What the exercise asks:
Transcribe every entry verbatim; omit pictures.

Data supplied:
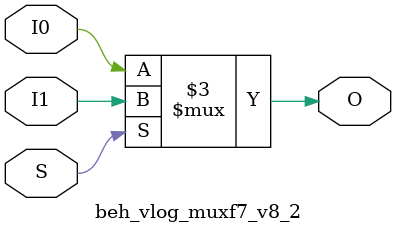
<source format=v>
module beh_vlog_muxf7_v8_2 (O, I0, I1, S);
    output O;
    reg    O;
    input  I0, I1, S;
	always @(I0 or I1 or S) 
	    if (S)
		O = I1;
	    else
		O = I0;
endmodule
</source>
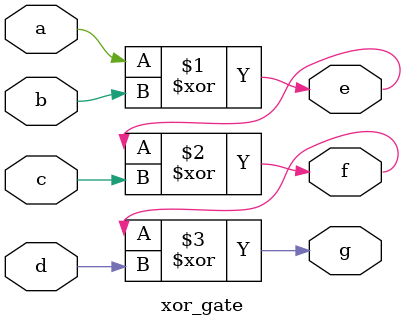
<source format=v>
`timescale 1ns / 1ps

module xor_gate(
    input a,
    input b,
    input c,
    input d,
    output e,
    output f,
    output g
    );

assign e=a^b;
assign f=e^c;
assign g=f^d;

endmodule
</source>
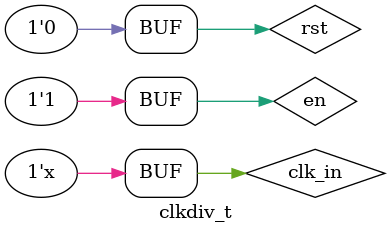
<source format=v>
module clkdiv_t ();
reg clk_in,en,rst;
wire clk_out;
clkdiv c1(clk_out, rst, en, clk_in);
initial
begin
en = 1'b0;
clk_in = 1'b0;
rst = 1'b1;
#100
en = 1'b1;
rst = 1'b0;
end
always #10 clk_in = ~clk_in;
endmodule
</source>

Exercise solution:
<source format=v>
module beh_vlog_muxf7_v8_2 (O, I0, I1, S);
    output O;
    reg    O;
    input  I0, I1, S;
	always @(I0 or I1 or S) 
	    if (S)
		O = I1;
	    else
		O = I0;
endmodule
</source>
<source format=v>
`timescale 1ns / 1ps

module xor_gate(
    input a,
    input b,
    input c,
    input d,
    output e,
    output f,
    output g
    );

assign e=a^b;
assign f=e^c;
assign g=f^d;

endmodule
</source>
<source format=v>
module clkdiv_t ();
reg clk_in,en,rst;
wire clk_out;
clkdiv c1(clk_out, rst, en, clk_in);
initial
begin
en = 1'b0;
clk_in = 1'b0;
rst = 1'b1;
#100
en = 1'b1;
rst = 1'b0;
end
always #10 clk_in = ~clk_in;
endmodule
</source>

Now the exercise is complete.